Menurut Dr. Edi, masyarakat kini dihadapkan pada tantangan baru. Jika dulu hoaks hanya sebatas rekayasa judul dan tangkapan layar, kini AI memungkinkan pembuatan video dan audio palsu yang jauh lebih sulit diidentifikasi keasliannya.
“Makin sulit untuk diidentifikasi asli atau tidaknya, terutama bagi orang-orang yang tidak memiliki atau tingkat literasi medianya rendah,” ujar Dr. Edi dikutip dari Antara. Munggu, 22 Juni 2025
Hak Cipta dan Replikasi Karya Seni Jadi Ancaman Nyata
Kebutuhan akan regulasi AI semakin mendesak mengingat isu-isu lain yang bisa timbul, seperti hak cipta. Dr. Edi menyoroti betapa mudahnya karya seni direplikasi menggunakan AI saat ini.

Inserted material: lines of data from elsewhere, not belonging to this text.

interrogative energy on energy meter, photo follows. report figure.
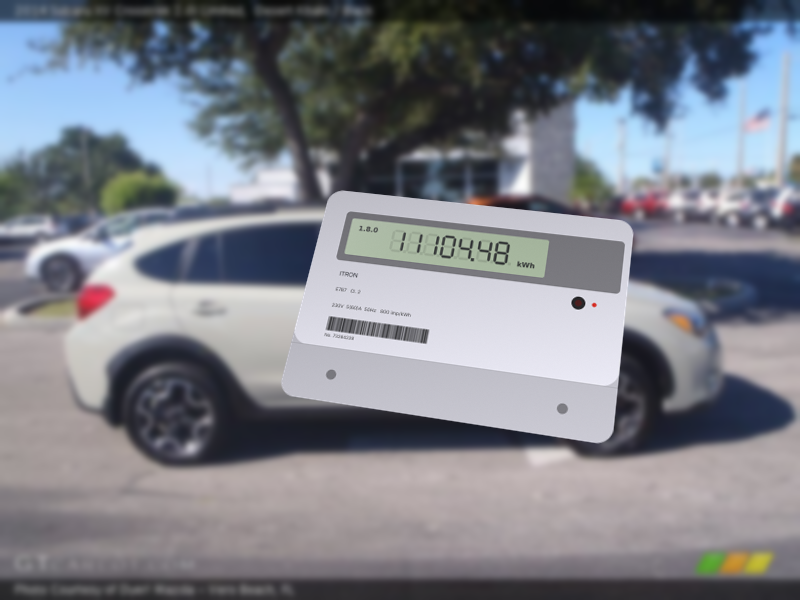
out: 11104.48 kWh
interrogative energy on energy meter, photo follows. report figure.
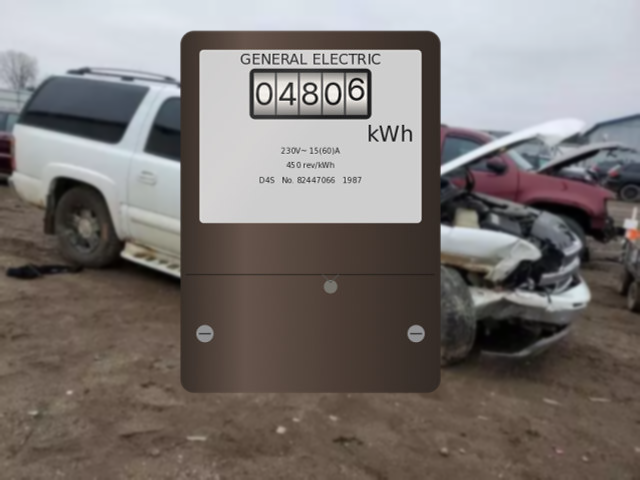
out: 4806 kWh
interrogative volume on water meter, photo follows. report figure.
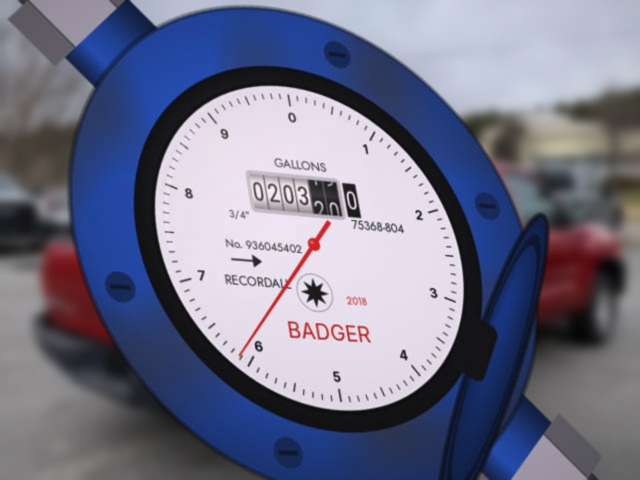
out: 203196.1 gal
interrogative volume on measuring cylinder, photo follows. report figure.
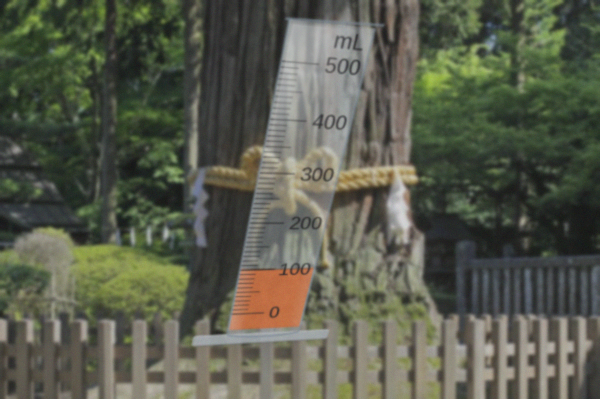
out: 100 mL
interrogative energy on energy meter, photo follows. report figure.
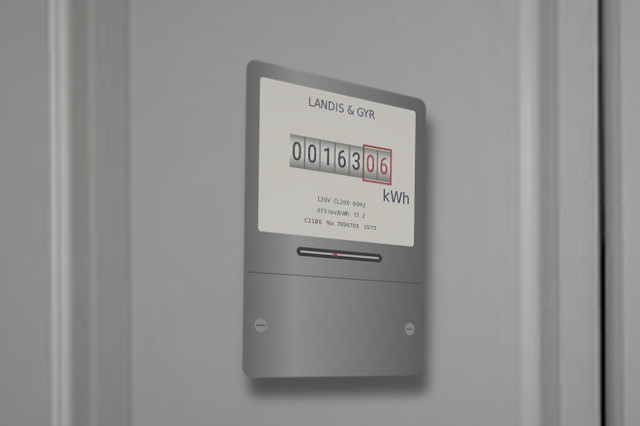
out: 163.06 kWh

“Pertumbuhan di sisi ini (akal imitasi) begitu cepat, tetapi regulasi yang mengaturnya tertatih-tatih, sangat lambat. Jadi, saya kira regulasi mengenai penggunaan AI ini sangat mendesak,” tegas Ketua Jurusan Ilmu Komunikasi Unsoed itu.
Media Sosial
Dr. Edi juga menyoroti evolusi media sosial yang kini telah menjadi media utama. Berdasarkan data, sekitar 70 persen pengguna internet adalah pengguna media sosial. Ini berarti media sosial bukan lagi sekadar alternatif, melainkan telah mengubah lanskap komunikasi secara drastis.
Dulu, kehadiran media sosial disambut sebagai era demokratisasi media, di mana setiap individu bisa menjadi konsumen sekaligus produsen pesan. Namun, dalam perjalanannya, muncul sisi gelap yang tak terduga.
“Ternyata kita tidak setara dengan apa yang kita bayangkan dalam berinteraksi dengan pengguna media sosial yang lain karena ada apa yang kita sebut dengan algoritma yang membuat interaksi kita dibatasi. Yang akhirnya menimbulkan banyak ekses seperti filter bubble dan echo chamber,” jelas Dr. Edi.
Fenomena ini, imbuhnya, menyebabkan banyak persoalan, seperti orang yang merasa pendapatnya mewakili mayoritas hanya karena dikelilingi oleh pandangan serupa di media sosial, padahal itu tidak mencerminkan realitas sesungguhnya.
Literasi Digital Kunci Hadapi Hoaks dan Ujaran Kebencian
Dr. Edi mengakui bahwa hoaks bukanlah hal baru. Namun, melalui media sosial, penyebarannya menjadi jauh lebih masif, dan seiring dengan itu, ujaran kebencian pun kian merebak.
“Media sosial itu massal dan pesan bisa menyebar begitu cepat,” katanya.
Oleh karena itu, literasi digital secara masif kepada pengguna media sosial menjadi krusial untuk mengantisipasi penyebaran hoaks dan ujaran kebencian.
Meski demikian, Dr. Edi tidak menampik sisi positif media sosial, seperti interaktivitas dan akses informasi yang melimpah. “Itu juga hal yang tidak bisa kita pungkiri. Dahulu informasi terbatas pada kalangan tertentu, sekarang ketika internet dan perangkat digital dipakai oleh banyak orang, semua orang juga punya akses informasi yang melimpah,” pungkas Dr. Edi.